HAproxy does not have some special ability to reach into the internals of the cartridge and determine how many sessions it has created. Does EAP advertise this somehow? I think you'd need mod_cluster and an extra exposed port to access this info. Or maybe it's possible the session replication port provides this information - do you actually know? You can customize haproxy's scaling in a supported way beginning with OSE 2.1, but it can only scale based on information that is available to it (running on a separate gear). It would probably make sense to ship haproxy with multiple default scaling strategies and have it select one based on the cartridge being scaled. That seems like a good feature request. BTW scaling EAP wouldn't reduce session load proportionally, since sessions are shared between multiple instances.
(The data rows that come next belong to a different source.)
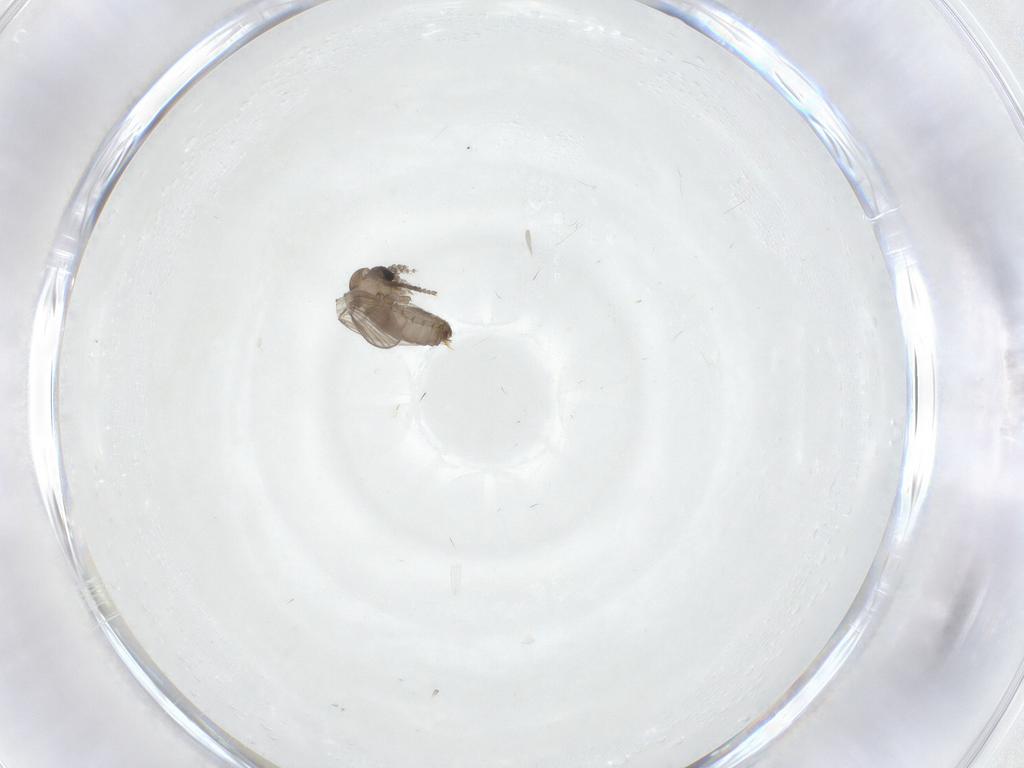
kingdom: Animalia
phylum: Arthropoda
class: Insecta
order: Diptera
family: Psychodidae
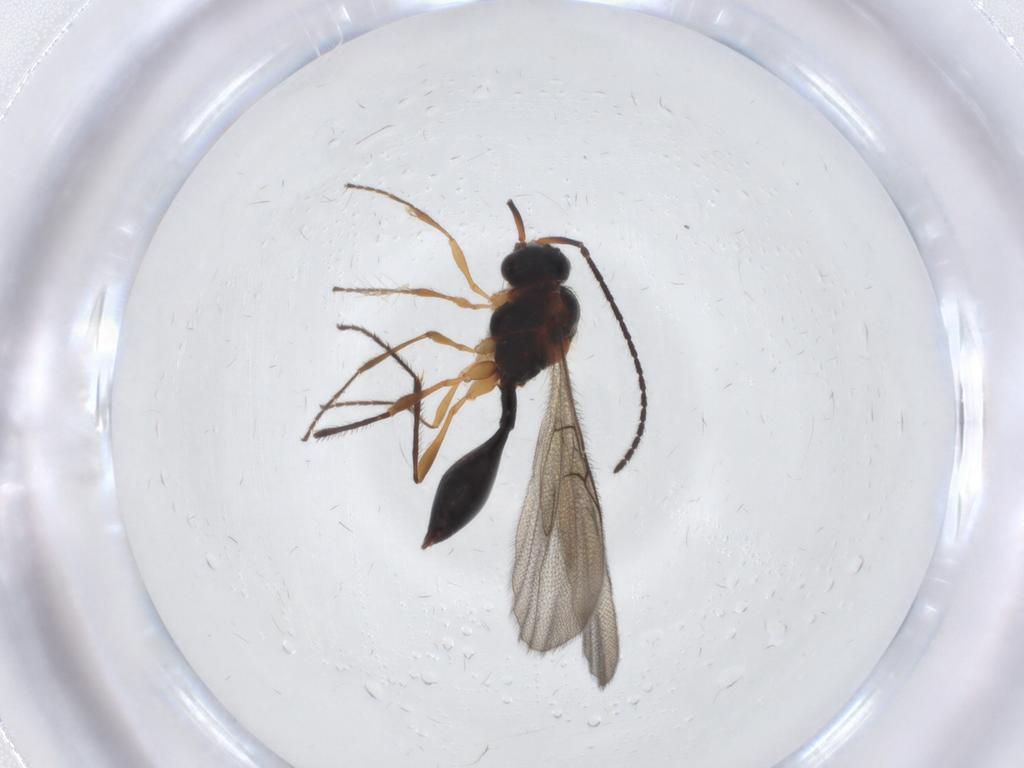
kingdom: Animalia
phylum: Arthropoda
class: Insecta
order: Hymenoptera
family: Diapriidae
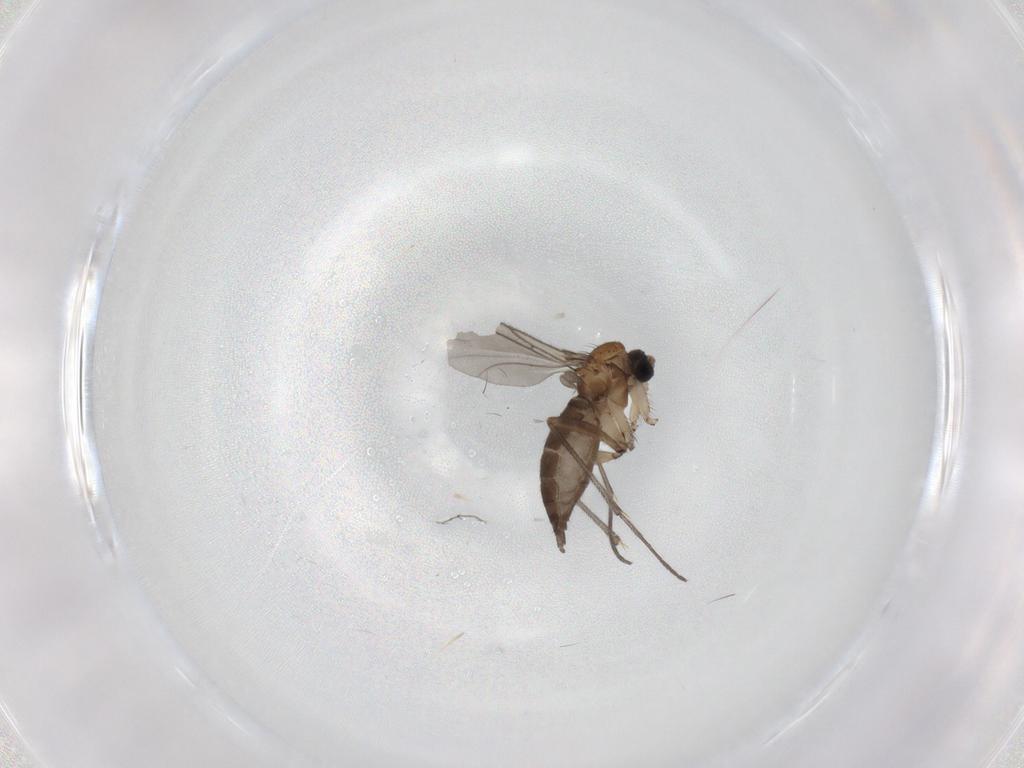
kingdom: Animalia
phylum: Arthropoda
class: Insecta
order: Diptera
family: Sciaridae
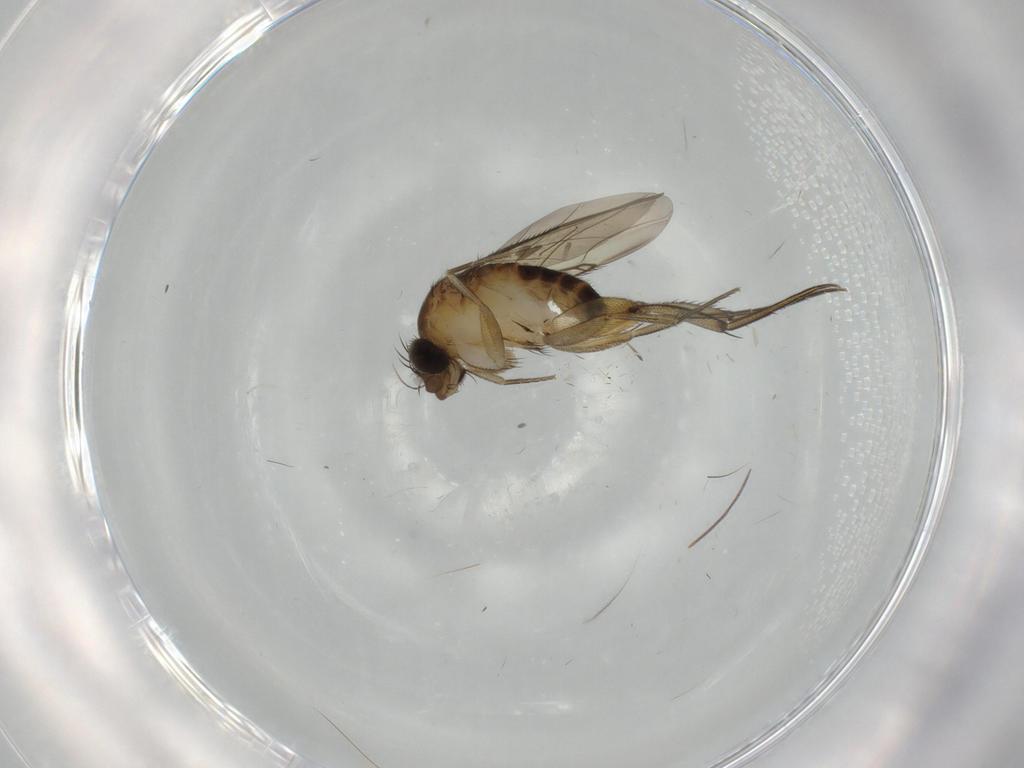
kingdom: Animalia
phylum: Arthropoda
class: Insecta
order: Diptera
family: Phoridae
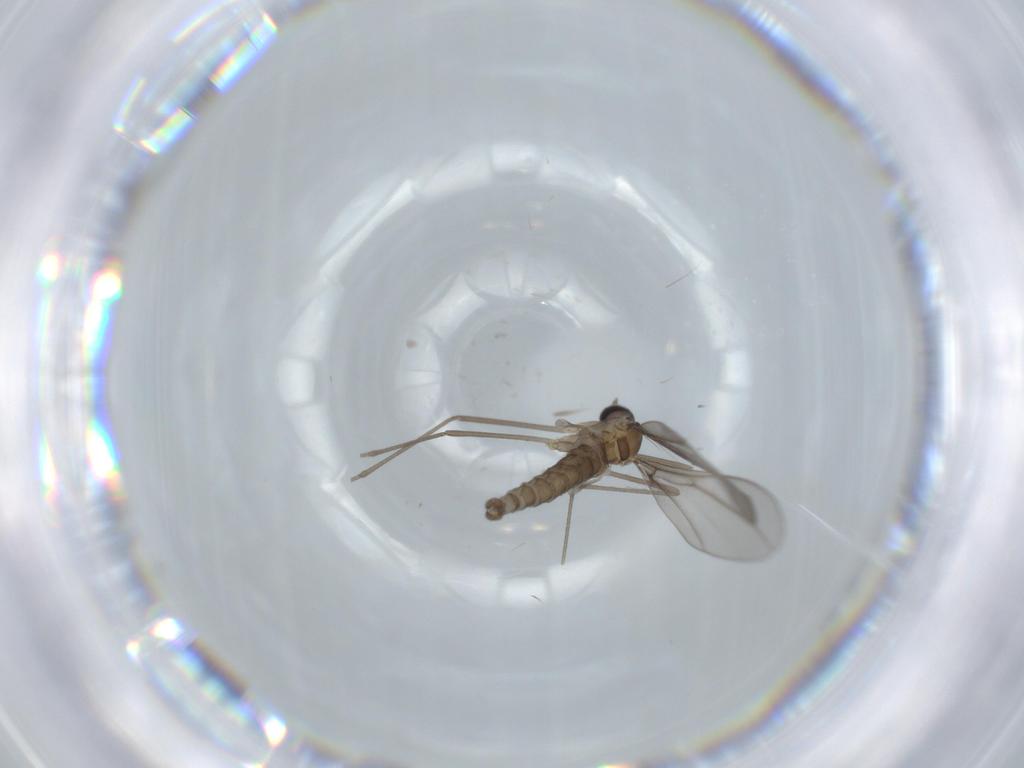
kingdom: Animalia
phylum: Arthropoda
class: Insecta
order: Diptera
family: Cecidomyiidae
Also sessions vary greatly in size - one app's session may have a few strings and another's may have sessions with MB or GB of data in them. Seems to me what you really want is for each platform to have a "load check" (similar to "health check") whereby it can indicate in its own way (customizable by the app) how close it is to needing scaling.
Thanks for looking into this. HAProxy doesn't and shouldn't be aware of cartridge internals. However, that's where the haproxy_ctld comes in, IIUC. It's surely possible to get the information about current number of active sessions from EAP's web subsystem through JMX. There's a short example in #1077727. Multiple scaling strategies to choose from would be a great improvement from the current single parameter (concurrent requests) based scaling controller. A robust scaling controller should, exactly for the reasons you mention, take into account multiple parameters. E.g., concurrent requests _and_ memory, active session count, cpu load, etc., and trigger a scale up when the threshold is hit on any of these parameters. Per-app user-defined load check sounds too complicated to me, maybe it would make more sense to ship a scaling controller adapted for each web platform cartridge. E.g. the controller for EAP cartridge would know how to query session count, etc.